Clocks are familiar objects which can not only be works of art but are also special-purpose machines requiring care and maintenance to perform their intended function. They exist in a variety of scales; from large turret or stable clocks, to grandfather, bracket and carriage clocks. Well-maintained clocks will give years of pleasure but even the best maintained clocks will experience wear and parts may eventually need repair or replacement if the clock is to continue to function. Fortunately, many of the most common causes of damage and deterioration to clocks can be avoided by following some simple guidelines.

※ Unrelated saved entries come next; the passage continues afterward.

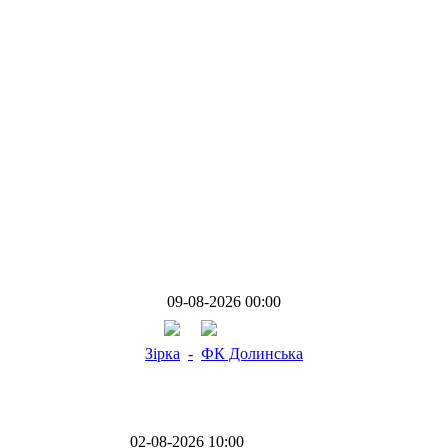
09-08-2026 00:00
Зірка
-
ФК Долинська
02-08-2026 10:00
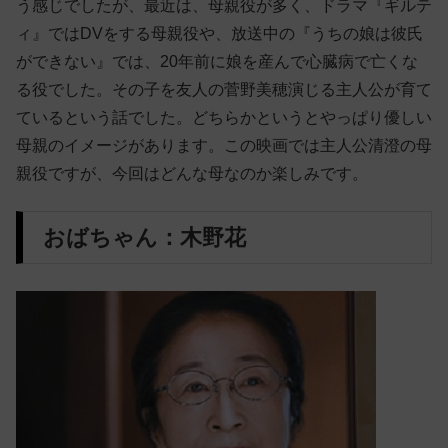
う感じでしたが、最近は、母親役が多く、ドラマ『ギルテ
ィ』ではDVをする母親役や、放送中の『うちの娘は彼氏
ができない』では、20年前に娘を産んで心臓病で亡くな
る役でした。その子を友人の菅野美穂演じる主人公が育て
ているという話でした。どちらかというとやっぱり優しい
母親のイメージがあります。この映画では主人公清澄の母
親役ですが、今回はどんな母なのか楽しみです。
おばちゃん：木野花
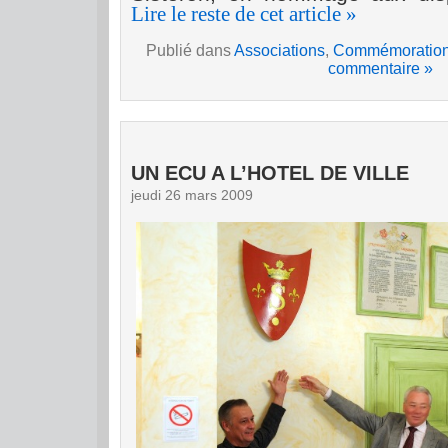
Lire le reste de cet article »
Publié dans
Associations
,
Commémoratio
commentaire »
UN ECU A L’HOTEL DE VILLE
jeudi 26 mars 2009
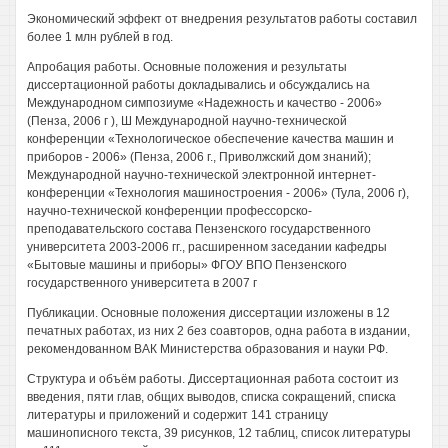
Экономический эффект от внедрения результатов работы составил
более 1 млн рублей в год.
Апробация работы. Основные положения и результаты
диссертационной работы докладывались и обсуждались на
Международном симпозиуме «Надежность и качество - 2006»
(Пенза, 2006 г ), Ш Международной научно-технической
конференции «Технологическое обеспечение качества машин и
приборов - 2006» (Пенза, 2006 г., Приволжский дом знаний);
Международной научно-технической электронной интернет-
конференции «Технология машиностроения - 2006» (Тула, 2006 г),
научно-технической конференции профессорско-
преподавательского состава Пензенского государственного
университета 2003-2006 гг., расширенном заседании кафедры
«Бытовые машины и приборы» ФГОУ ВПО Пензенского
государственного университета в 2007 г
Публикации. Основные положения диссертации изложены в 12
печатных работах, из них 2 без соавторов, одна работа в издании,
рекомендованном ВАК Министерства образования и науки РФ.
Структура и объём работы. Диссертационная работа состоит из
введения, пяти глав, общих выводов, списка сокращений, списка
литературы и приложений и содержит 141 страницу
машинописного текста, 39 рисунков, 12 таблиц, список литературы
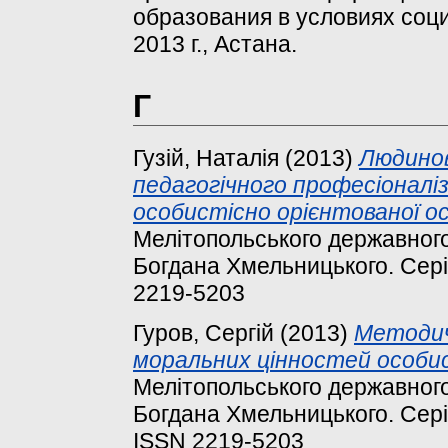
образования в условиях соц
2013 г., Астана.
Г
Гузій, Наталія
(2013)
Людинов
педагогічного професіоналіз
особистісно орієнтованої ос
Мелітопольського державного 
Богдана Хмельницького. Серія:
2219-5203
Гуров, Сергій
(2013)
Методич
моральних цінностей особи
Мелітопольського державного 
Богдана Хмельницького. Серія:
ISSN 2219-5203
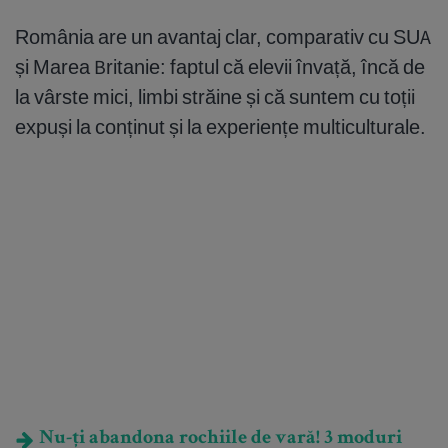
România are un avantaj clar, comparativ cu SUA
și Marea Britanie: faptul că elevii învață, încă de
la vârste mici, limbi străine și că suntem cu toții
expuși la conținut și la experiențe multiculturale.
Nu-ți abandona rochiile de vară! 3 moduri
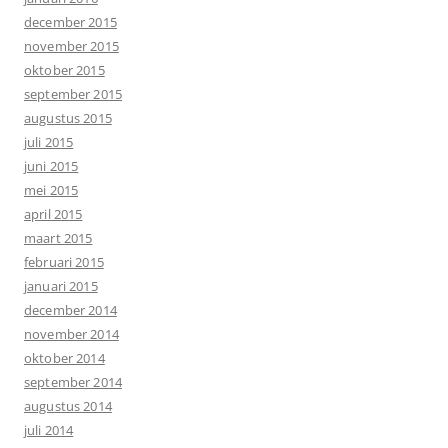
december 2015
november 2015
oktober 2015
september 2015
augustus 2015
juli 2015
juni 2015
mei 2015
april 2015
maart 2015
februari 2015
januari 2015
december 2014
november 2014
oktober 2014
september 2014
augustus 2014
juli 2014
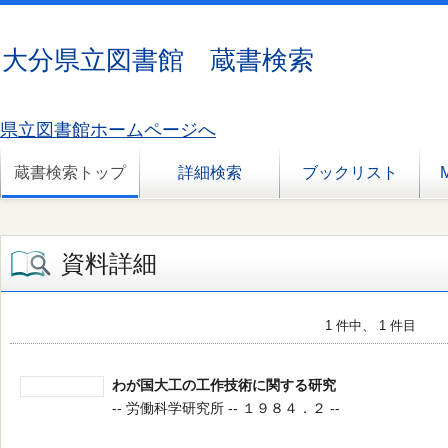
大分県立図書館 蔵書検索
県立図書館ホームページへ
蔵書検索トップ
詳細検索
ブックリスト
資料詳細
1 件中、 1 件目
わが国大工の工作技術に関する研究
-- 労働科学研究所 -- １９８４．２ --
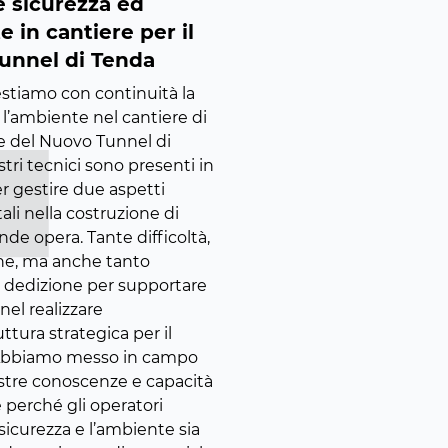
e sicurezza ed
 in cantiere per il
unnel di Tenda
estiamo con continuità la
 l’ambiente nel cantiere di
e del Nuovo Tunnel di
stri tecnici sono presenti in
r gestire due aspetti
li nella costruzione di
de opera. Tante difficoltà,
che, ma anche tanto
dedizione per supportare
nel realizzare
uttura strategica per il
. Abbiamo messo in campo
ostre conoscenze e capacità
 perché gli operatori
 sicurezza e l’ambiente sia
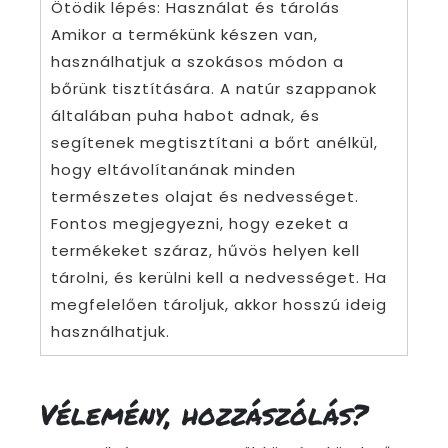
Ötödik lépés: Használat és tárolás
Amikor a termékünk készen van,
használhatjuk a szokásos módon a
bőrünk tisztítására. A natúr szappanok
általában puha habot adnak, és
segítenek megtisztítani a bőrt anélkül,
hogy eltávolítanának minden
természetes olajat és nedvességet.
Fontos megjegyezni, hogy ezeket a
termékeket száraz, hűvös helyen kell
tárolni, és kerülni kell a nedvességet. Ha
megfelelően tároljuk, akkor hosszú ideig
használhatjuk.
Vélemény, hozzászólás?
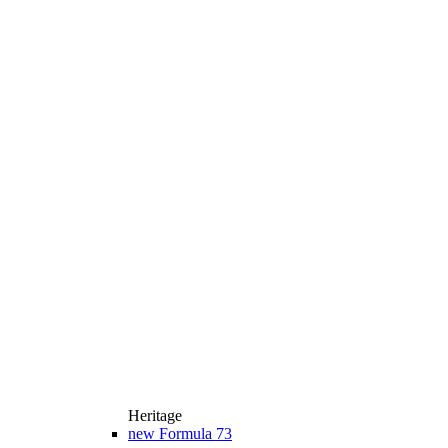
Heritage
new
Formula 73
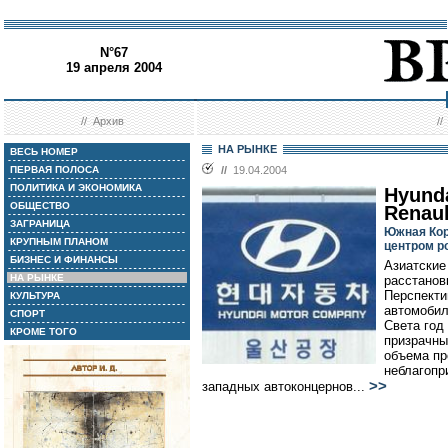
N°67
19 апреля 2004
//
Архив
/
НА РЫНКЕ
ВЕСЬ НОМЕР
ПЕРВАЯ ПОЛОСА
//
19.04.2004
ПОЛИТИКА И ЭКОНОМИКА
Hyund
ОБЩЕСТВО
Renaul
ЗАГРАНИЦА
Южная Кор
КРУПНЫМ ПЛАНОМ
центром р
БИЗНЕС И ФИНАНСЫ
Азиатские
НА РЫНКЕ
расстанов
Перспекти
КУЛЬТУРА
автомобил
СПОРТ
Света год
КРОМЕ ТОГО
призрачны
объема пр
неблагопр
>>
западных автоконцернов...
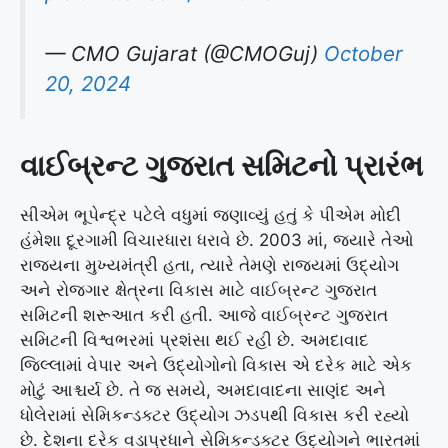
— CMO Gujarat (@CMOGuj)
October
20, 2024
વાઈબ્રન્ટ ગુજરાત સમિટનો પ્રારંભ
સીએમ ભૂપેન્દ્ર પટેલે વધુમાં જણાવ્યું હતું કે પીએમ મોદી
હંમેશા દૂરગામી વિચારધારા ધરાવે છે. 2003 માં, જ્યારે તેઓ
રાજ્યના મુખ્યમંત્રી હતા, ત્યારે તેમણે રાજ્યમાં ઉદ્યોગ
અને રોજગાર ક્ષેત્રના વિકાસ માટે વાઈબ્રન્ટ ગુજરાત
સમિટની શરૂઆત કરી હતી. આજે વાઈબ્રન્ટ ગુજરાત
સમિટની વિશ્વભરમાં પ્રશંસા થઈ રહી છે. અમદાવાદ
જિલ્લામાં વેપાર અને ઉદ્યોગોનો વિકાસ એ દરેક માટે એક
મોટું આશ્ચર્ય છે. તે જ સમયે, અમદાવાદના સાણંદ અને
ધોલેરામાં સેમિકન્ડક્ટર ઉદ્યોગ ઝડપથી વિકાસ કરી રહ્યો
છે. દેશના દરેક વડાપ્રધાને સેમિકન્ડક્ટર ઉદ્યોગને ભારતમાં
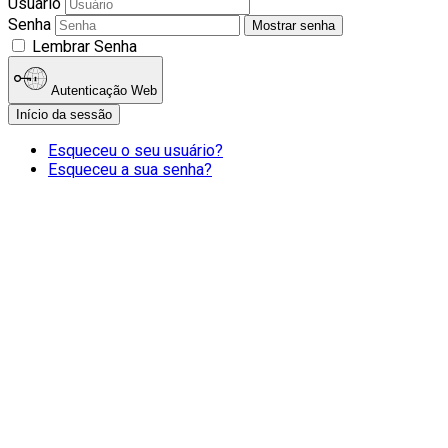
for results.
Usuário
Senha
Mostrar senha
Lembrar Senha
Autenticação Web
Início da sessão
Esqueceu o seu usuário?
Esqueceu a sua senha?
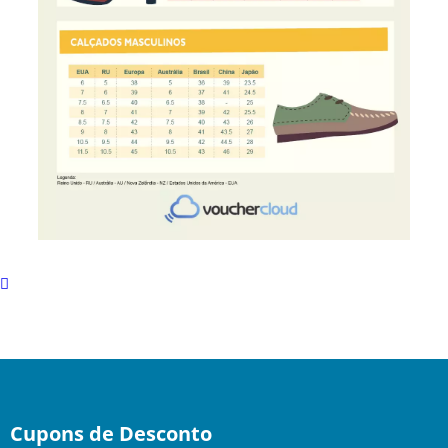
Scroll
to
top
Cupons de Desconto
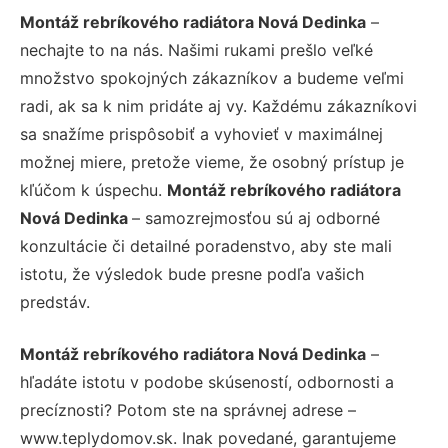
Montáž rebríkového radiátora Nová Dedinka
–
nechajte to na nás. Našimi rukami prešlo veľké
množstvo spokojných zákazníkov a budeme veľmi
radi, ak sa k nim pridáte aj vy. Každému zákazníkovi
sa snažíme prispôsobiť a vyhovieť v maximálnej
možnej miere, pretože vieme, že osobný prístup je
kľúčom k úspechu.
Montáž rebríkového radiátora
Nová Dedinka
– samozrejmosťou sú aj odborné
konzultácie či detailné poradenstvo, aby ste mali
istotu, že výsledok bude presne podľa vašich
predstáv.
Montáž rebríkového radiátora Nová Dedinka
–
hľadáte istotu v podobe skúseností, odbornosti a
precíznosti? Potom ste na správnej adrese –
www.teplydomov.sk. Inak povedané, garantujeme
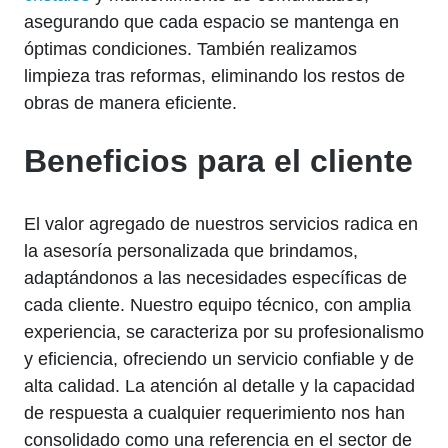
asegurando que cada espacio se mantenga en
óptimas condiciones. También realizamos
limpieza tras reformas, eliminando los restos de
obras de manera eficiente.
Beneficios para el cliente
El valor agregado de nuestros servicios radica en
la asesoría personalizada que brindamos,
adaptándonos a las necesidades específicas de
cada cliente. Nuestro equipo técnico, con amplia
experiencia, se caracteriza por su profesionalismo
y eficiencia, ofreciendo un servicio confiable y de
alta calidad. La atención al detalle y la capacidad
de respuesta a cualquier requerimiento nos han
consolidado como una referencia en el sector de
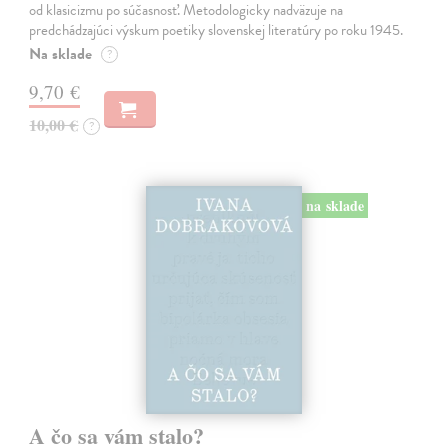
od klasicizmu po súčasnosť. Metodologicky nadväzuje na
predchádzajúci výskum poetiky slovenskej literatúry po roku 1945.
Na sklade
?
9,70 €
10,00 €
?
na sklade
A čo sa vám stalo?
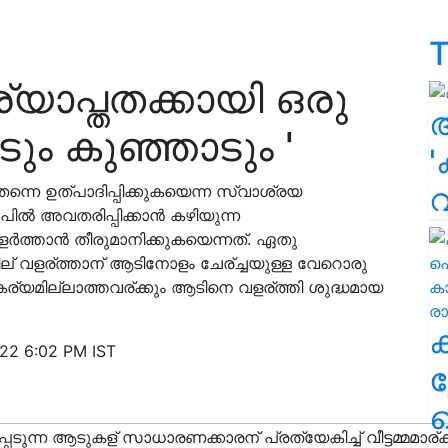
T
യാപ്തതക്കായി ഒരു
ടും കുഞ്ഞാടും '
'
തന്നെ ഉത്പാദിപ്പിക്കുകയെന്ന സ്വാശ്രയ
പിൽ അവതരിപ്പിക്കാൻ കഴിയുന്ന
ളർത്താൻ തീരുമാനിക്കുകയെന്നത്. ഏതു
ില് വളര്ത്താന് ആടിനോളം ചേര്ച്ചയുള്ള വേറൊരു
്യമില്ലാത്തവര്ക്കും ആടിനെ വളര്ത്തി ശുദ്ധമായ
022 6:02 PM IST
ക
ഹ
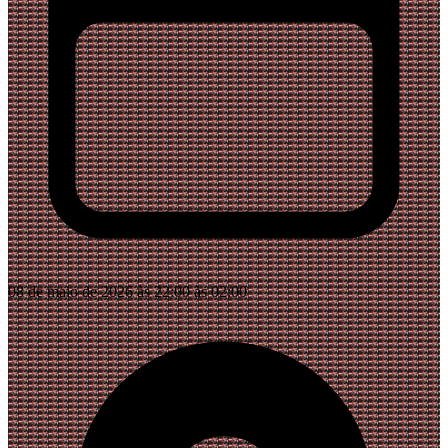
08 de maio de 2026 às 22:00 às 02:00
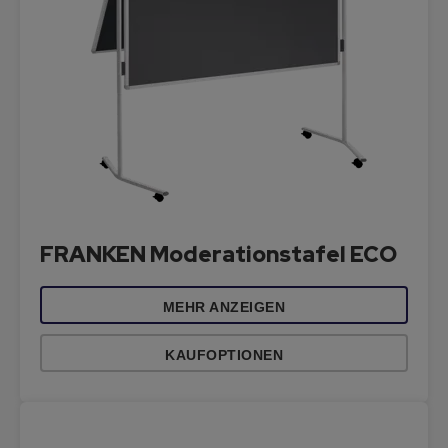
FRANKEN Moderationstafel ECO
MEHR ANZEIGEN
KAUFOPTIONEN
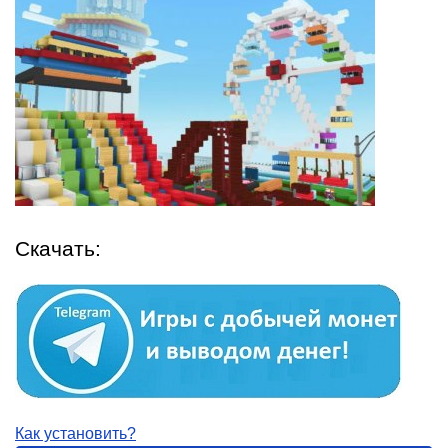
Скачать:
Как установить?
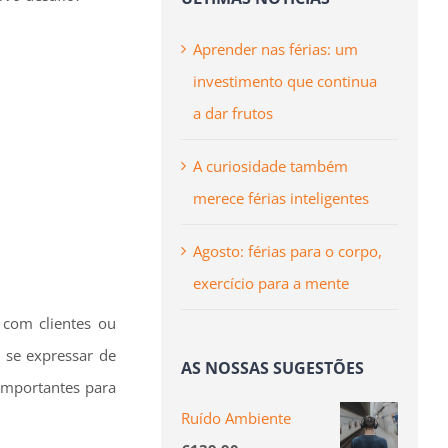
Aprender nas férias: um
investimento que continua
a dar frutos
A curiosidade também
merece férias inteligentes
Agosto: férias para o corpo,
exercício para a mente
 com clientes ou
 se expressar de
AS NOSSAS SUGESTÕES
 importantes para
Ruído Ambiente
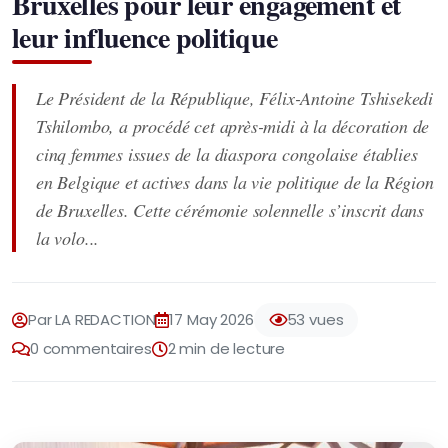
Bruxelles pour leur engagement et
leur influence politique
Le Président de la République, Félix-Antoine Tshisekedi
Tshilombo, a procédé cet après-midi à la décoration de
cinq femmes issues de la diaspora congolaise établies
en Belgique et actives dans la vie politique de la Région
de Bruxelles. Cette cérémonie solennelle s’inscrit dans
la volo...
Par LA REDACTION
17 May 2026
53 vues
0 commentaires
2 min de lecture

Winding should always be done regularly and preferably about the same time of day for day-running clocks (30 hours or less). or on the same day of the week for week-running clocks (8-day). Always use a well-fitting and appropriate key. For Mantle clocks use a ‘butterfly’ key and for longcase clocks and other large mantle or bracket clocks use a crank key. Wind gently, steadily and fully, being especially careful not to bang the weights against the underside of the clock. If you are using a spring-driven clock, be careful not to come to a sudden stop at the end of winding. It is helpful to count the number of turns it takes to fully wind a clock and to use this number as a guide each time you wind the clock.
Setting the hands and any other indicators such as day, date, month, moon phase, complex striking etc needs particular care. For time pieces or striking clocks, never turn the hands backwards without proper advice. Instead, stop the clock and wait until the time catches up with the that shown on the dial and then re-start it. As with winding, hand-setting should be done slowly and gently, always allowing a striking clock to complete striking before moving the hands on. Only use the minute hand for setting and never attempt to move the hour hand.
Before going on holiday it is best to stop a pendulum clock to prevent possible damage to the clock mechanism through loss of power.
Regulation of pendulum clocks is normally done by moving the pendulum bob or nut up (faster) or down (slower). Many French mantel clocks have an adjustment on the dial which is works by a small key. Always make adjustments by stopping the pendulum and supporting it so it cannot twist.